Early the next morning James went to the hotel, and found Gordon haggard
and intense, sitting beside his patient, who was evidently worse. The
terrible red fire of Saint Anthony had mounted higher, and settled
lower. "It has attacked his throat now," Gordon said in a whisper. "I
expect every minute it will reach his brain. When it does, nobody but
you and I must be with him, not even Georgie K. He is getting some rest.
He was up half the night, bless him! But when it reaches the brain two
will be needed here, and the two must be you and I. Take this list, and
make the calls as quickly as you can, and come back here." James, with a
last glance at the black and swollen face of the man, who now seemed to
be in a state of coma, obeyed. He hurried through his list, and
returned. He found no apparent change in the patient, and tried to
persuade Gordon to take a little rest, but the elder man was obdurate.
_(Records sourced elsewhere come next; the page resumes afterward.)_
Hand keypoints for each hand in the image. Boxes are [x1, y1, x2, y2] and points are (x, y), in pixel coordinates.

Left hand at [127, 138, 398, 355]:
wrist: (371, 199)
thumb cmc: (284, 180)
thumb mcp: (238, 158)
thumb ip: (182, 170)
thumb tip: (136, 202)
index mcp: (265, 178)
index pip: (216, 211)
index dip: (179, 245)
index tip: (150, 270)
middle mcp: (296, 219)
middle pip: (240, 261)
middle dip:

"No" he said, "here I stay. I have had a bit to eat and drink. You go
down yourself and get something, then come back. The crisis may arrive
any second. Then I shall need you."
The fire had outstripped the blackness on the man's cheek toward the
temple. One eye was closed.
When James returned after a hurried lunch, he heard a loud, terrible
voice in the room. Outside the door a maid stood with a horrified face
listening. James grasped her roughly by the shoulder. "Get out of this,"
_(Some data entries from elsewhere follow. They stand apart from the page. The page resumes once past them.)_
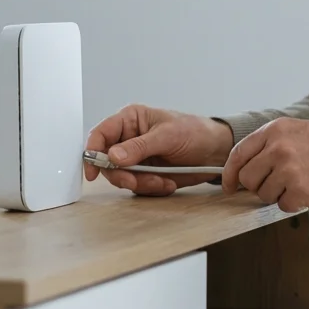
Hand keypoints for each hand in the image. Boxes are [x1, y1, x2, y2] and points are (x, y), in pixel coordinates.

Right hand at [85, 104, 233, 195]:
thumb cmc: (195, 132)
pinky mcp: (146, 173)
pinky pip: (137, 186)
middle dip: (121, 175)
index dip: (92, 152)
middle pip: (107, 161)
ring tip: (162, 180)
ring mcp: (137, 158)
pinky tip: (167, 182)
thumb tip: (112, 156)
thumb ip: (139, 146)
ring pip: (122, 177)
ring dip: (140, 183)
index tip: (93, 171)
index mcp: (131, 120)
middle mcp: (129, 138)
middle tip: (135, 181)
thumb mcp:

he ordered. "If I find you or any one else here listening, you'll be
sorry for it."
The maid gasped out an excuse and fled. James tried the door, but it was
locked. "Is that you, Elliot?" called Gordon above the other awful
voice.
"Yes."
The door was unlocked, and James sprang into the room, but he was hardly
quick enough, for the man was almost out of bed, when the two doctors
forced him back with all their strength. Then he sat up and raved, and
such raving! James felt his very blood cold within him. Revelations as
of a devil were in those ravings. Once in a while James opened the door
cautiously to be sure that no one was listening. The raving man
reiterated names as of a multitude. Gordon's was among them, and many
names of women, one especially--Catherine. He repeated that name more
frequently than the others, but the others were legion. There was
something indescribably horrible in hearing this repetition of names of
unknown people, accompanied with statements beyond belief regarding them
and the raving man. Gordon's face was ghastly, and so was the younger
doctor's. "Look and see if any one is listening, for God's sake," Gordon
gasped, after one terrific outburst, and James looked, but Georgie K.
was keeping watch that nobody approached the door.